··· Input data ···

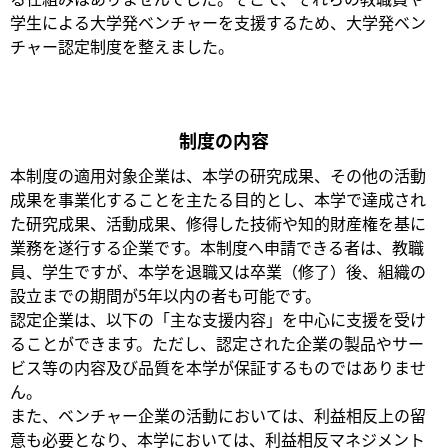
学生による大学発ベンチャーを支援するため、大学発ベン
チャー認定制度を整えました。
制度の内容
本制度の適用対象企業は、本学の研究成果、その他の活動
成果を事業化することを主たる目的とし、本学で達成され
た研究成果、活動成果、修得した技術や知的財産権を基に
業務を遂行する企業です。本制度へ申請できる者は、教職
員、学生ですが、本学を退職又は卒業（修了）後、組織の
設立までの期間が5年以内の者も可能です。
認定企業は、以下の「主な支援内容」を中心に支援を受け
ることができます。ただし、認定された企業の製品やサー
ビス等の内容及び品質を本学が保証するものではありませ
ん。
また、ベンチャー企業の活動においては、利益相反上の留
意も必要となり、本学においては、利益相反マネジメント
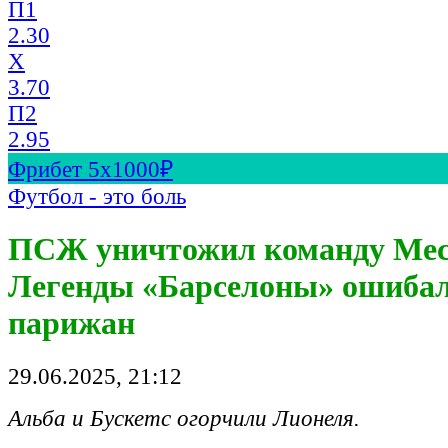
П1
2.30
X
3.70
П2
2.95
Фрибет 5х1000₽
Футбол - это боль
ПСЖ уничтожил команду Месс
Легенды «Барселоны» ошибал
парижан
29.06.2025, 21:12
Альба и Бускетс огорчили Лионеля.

···
··· Input data ···

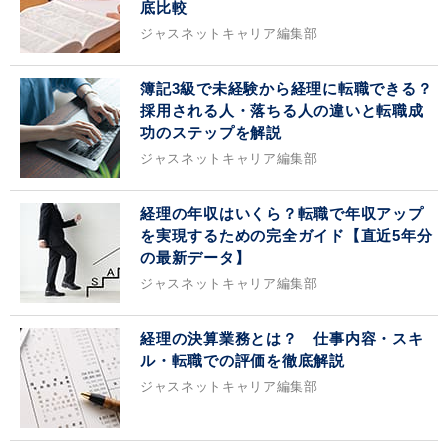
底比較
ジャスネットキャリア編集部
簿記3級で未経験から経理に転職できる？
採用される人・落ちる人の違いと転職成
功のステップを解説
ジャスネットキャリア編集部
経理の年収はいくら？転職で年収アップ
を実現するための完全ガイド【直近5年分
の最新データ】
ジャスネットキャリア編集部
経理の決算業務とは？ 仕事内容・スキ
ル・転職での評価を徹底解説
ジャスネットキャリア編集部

···

Going by the entries above, repeat exactly the lines that start at the line with "た研究成果、活動成果、修得した技術や知的財産権を基に" and go on through the line with "Альба и Бускетс огорчили Лионеля.". Pictures are not part of the copy.

た研究成果、活動成果、修得した技術や知的財産権を基に
業務を遂行する企業です。本制度へ申請できる者は、教職
員、学生ですが、本学を退職又は卒業（修了）後、組織の
設立までの期間が5年以内の者も可能です。
認定企業は、以下の「主な支援内容」を中心に支援を受け
ることができます。ただし、認定された企業の製品やサー
ビス等の内容及び品質を本学が保証するものではありませ
ん。
また、ベンチャー企業の活動においては、利益相反上の留
意も必要となり、本学においては、利益相反マネジメント
П1
2.30
X
3.70
П2
2.95
Фрибет 5х1000₽
Футбол - это боль
ПСЖ уничтожил команду Месс
Легенды «Барселоны» ошибал
парижан
29.06.2025, 21:12
Альба и Бускетс огорчили Лионеля.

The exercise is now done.